The spectacular profits of the Swiss Central Bank
Safe haven of refuge
In times of turmoil in the financial markets, the Swiss franc is considered one of the safest havens of refuge. This is also the case during the current pandemic. Despite the fact that interest rates are nowhere else in the world as low as in Switzerland, huge financial flows found their way to the country of the snow-capped peaks. Swiss banks have had negative interest rates since 2014. It has not been able to prevent the franc from rising by 13% against the euro since then. The Swiss stock exchange has also been doing well for years. For example, the SMI index did not suffer a loss this year. The Dow Jones index, for example, recorded a loss of more than 8%. However, the popularity of the franc is giving the Swiss Central Bank a headache.
The SNB’s balance sheet
After all, the central bank must protect the Swiss economy. The strong franc damages the competitiveness of the exporting country. It also brings the monster of deflation closer. As such, the Swiss National Bank (SNB) is keen to keep the value of the franc under control. To this end, the SNB pursues a twin-track policy by means of negative interest rates and the large-scale purchase of foreign investments. The first has led to a negative interest rate of 0.75 percent. The second led to the swelling of SNB’s balance sheet to unprecedented proportions. Recently it reached a size of 950 billion francs. This has made SNB one of the world’s largest investors, not much smaller than, for example, the Norwegian State Fund.
In relation to the size of Swiss GNP, the balance really stands out. The SNB’s balance sheet amounts to no less than 135% of GNP. By way of comparison, both the Federal Reserve and the ECB, despite their massive buy-back programmes, account for no more than 30% of the GNP of the United States and the European Union respectively. These figures really show the price that the Swiss have to pay for their – relative – independence. Switzerland is not part of the euro and is a relatively small economy. It raises many headaches for the monetary authorities.

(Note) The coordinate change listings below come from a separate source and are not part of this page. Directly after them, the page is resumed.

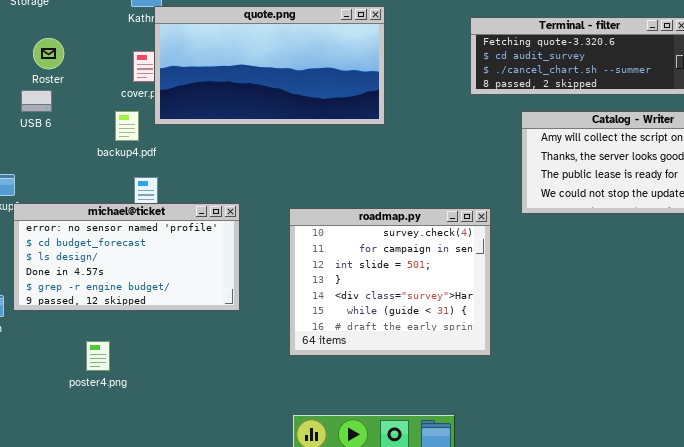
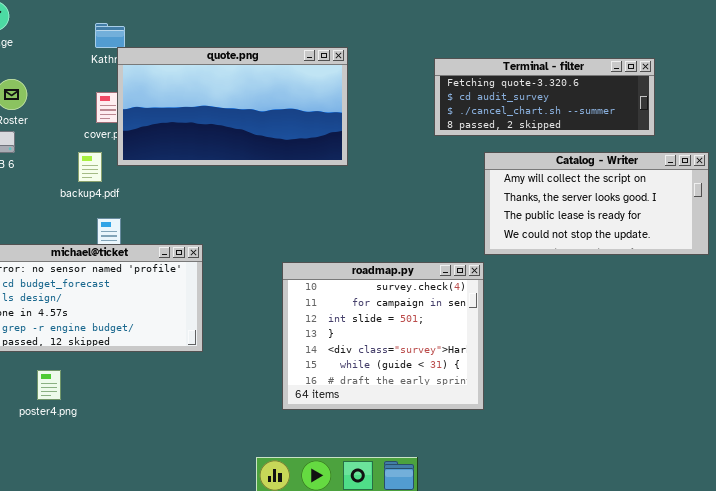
roadmap.py: [289,208,491,356] -> [282,262,484,410], moved
poster4.png: [86,341,110,371] -> [37,370,61,400], moved

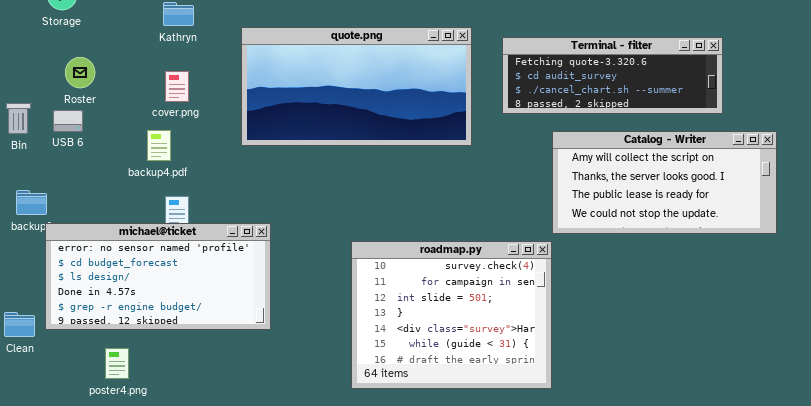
quote.png: [117,47,348,166] -> [241,27,472,146], moved

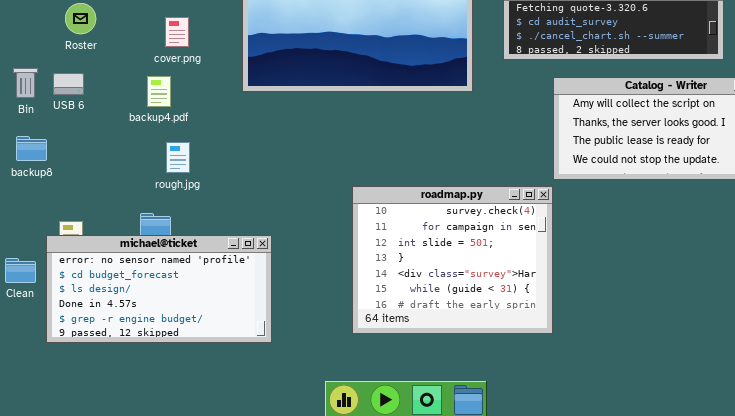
Bin: [6,103,31,134] -> [13,68,38,98], moved
USB 6: [53,110,83,132] -> [53,73,84,95], moved
michael@ticket: [45,223,271,330] -> [46,235,272,343], moved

During the coronavirus outbreak, the franc once again proved to be a popular refuge. It forced the SNB to make large-scale interventions on the currency market. In the first quarter, more than 38 billion francs were issued, in the second quarter more than 51 billion. Francs were sold in order to be able to buy foreign currency – mainly dollars and euros – and gold. The SNB now owns 1 000 tonnes of gold, worth 59 billion francs. However, its position in American shares is much more spectacular. With its enormous position in Apple, Amazon, Microsoft, Alphabet, and Facebook, the SNB is one of the largest investors in technology stocks worldwide.
Spectacular rise in price
The fall in prices on the stock exchanges resulted in a loss of 38 billion francs in the first quarter. It will come as no surprise that the recovery in the stock markets in the second quarter resulted in a profit of 39 billion francs. The record profits on the Nasdaq will have filled the bank’s treasury ever since. That is good news for SNB shareholders. Fifty-five percent of the shares are held by various regional governments and banks in Switzerland. The rest is in private hands – 100,000 shares to be precise – and negotiable on the stock exchange. The share has been trading for years at a price of 1,000 francs. However, in the course of 2016 – when the SNB’s policy changed – the share price started to rise spectacularly, to a peak of over 8600 francs in the spring of 2018. The current exchange rate is 4800 francs.

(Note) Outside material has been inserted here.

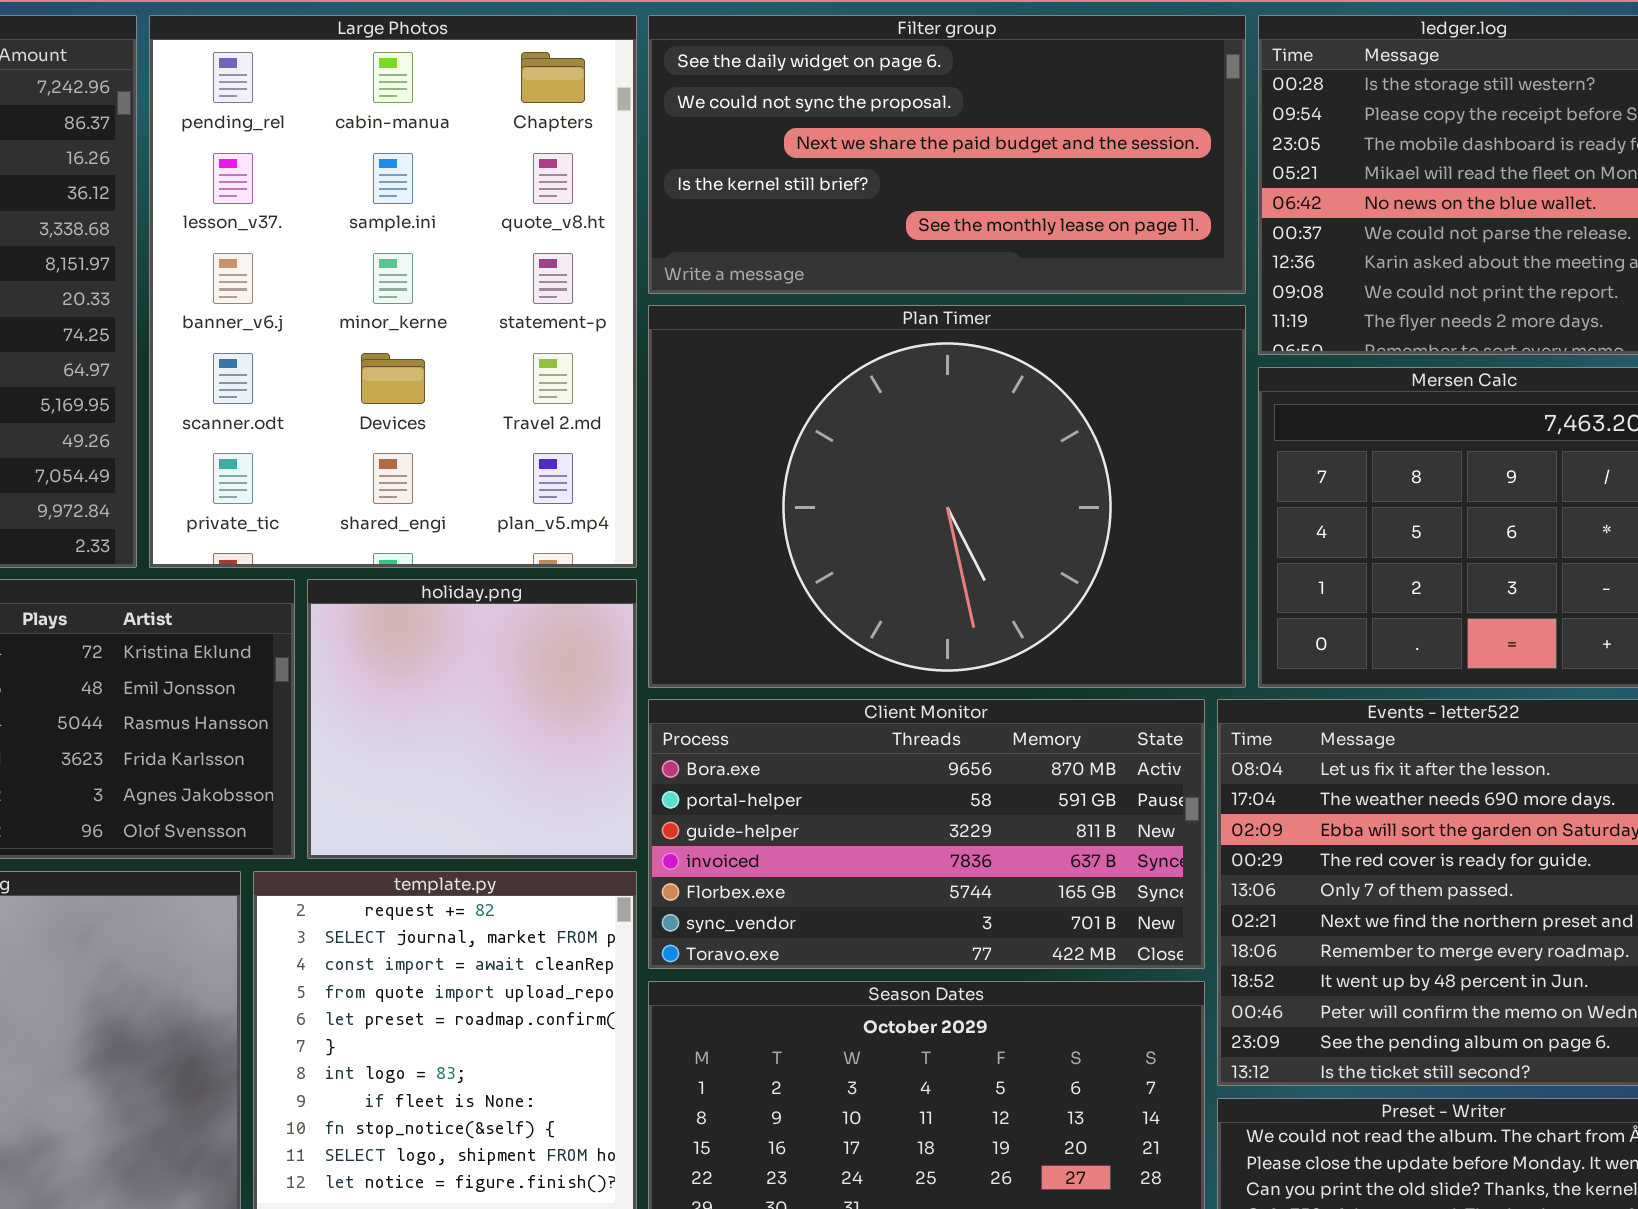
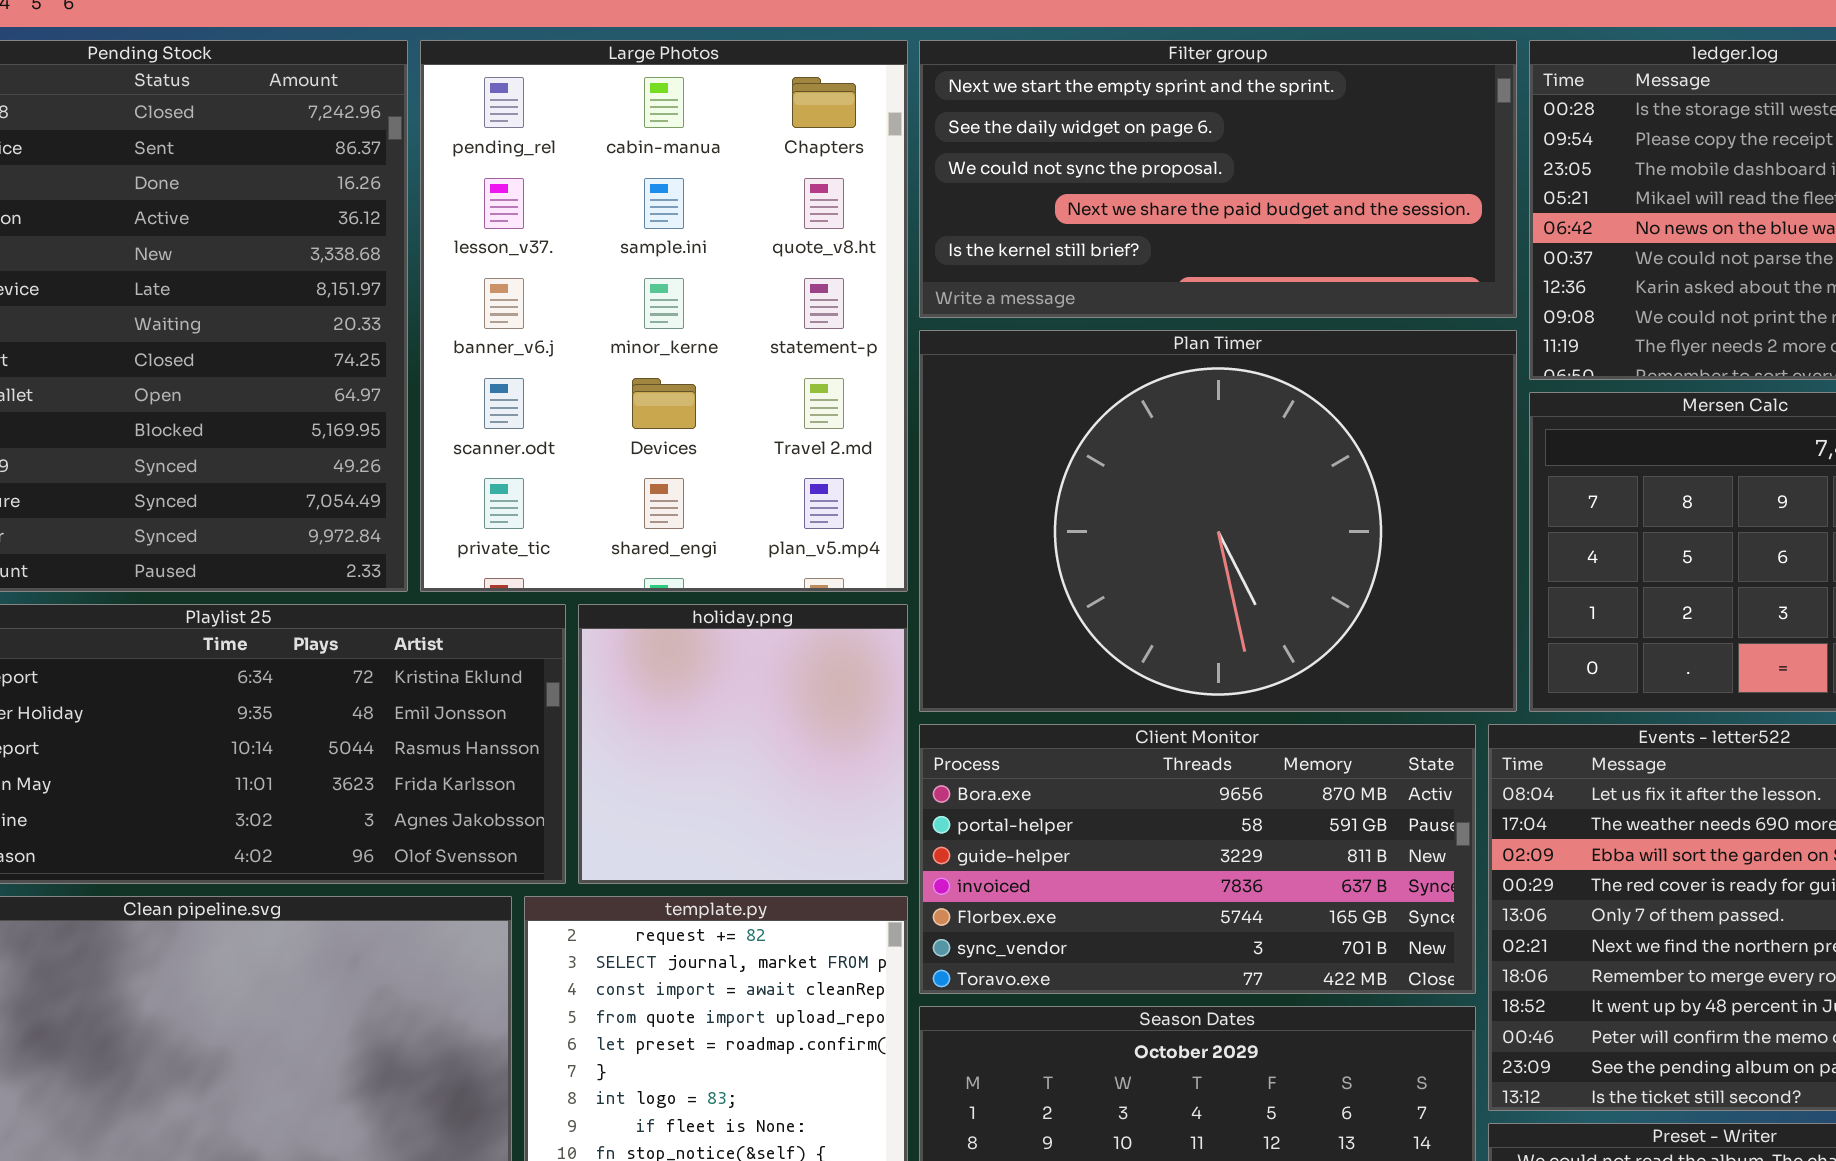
Filter group: [648,15,1246,294] -> [919,40,1517,318], scrolled up 1 row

However, large-scale interventions and spectacular profits have also attracted the attention of the authorities in the United States. For example, the SNB has been put on the observation list of exchange rate manipulators. After all, Switzerland has a large current account surplus and a significant trade surplus with the United States. Switzerland is also accused of manipulating the exchange rate of the franc against the dollar. However, the SNB does not seem to be interested in the latter at all. It claims to be transparent about the interventions motivated solely by monetary policy and in order to counteract the adverse effects of too strong a franc on inflation and the economy. They are certainly not intended to give the country an advantage through the undervaluation of the currency. The Swiss cannot do much else either. In recent years, for example, the SNB has become the most successful hedge fund in the world.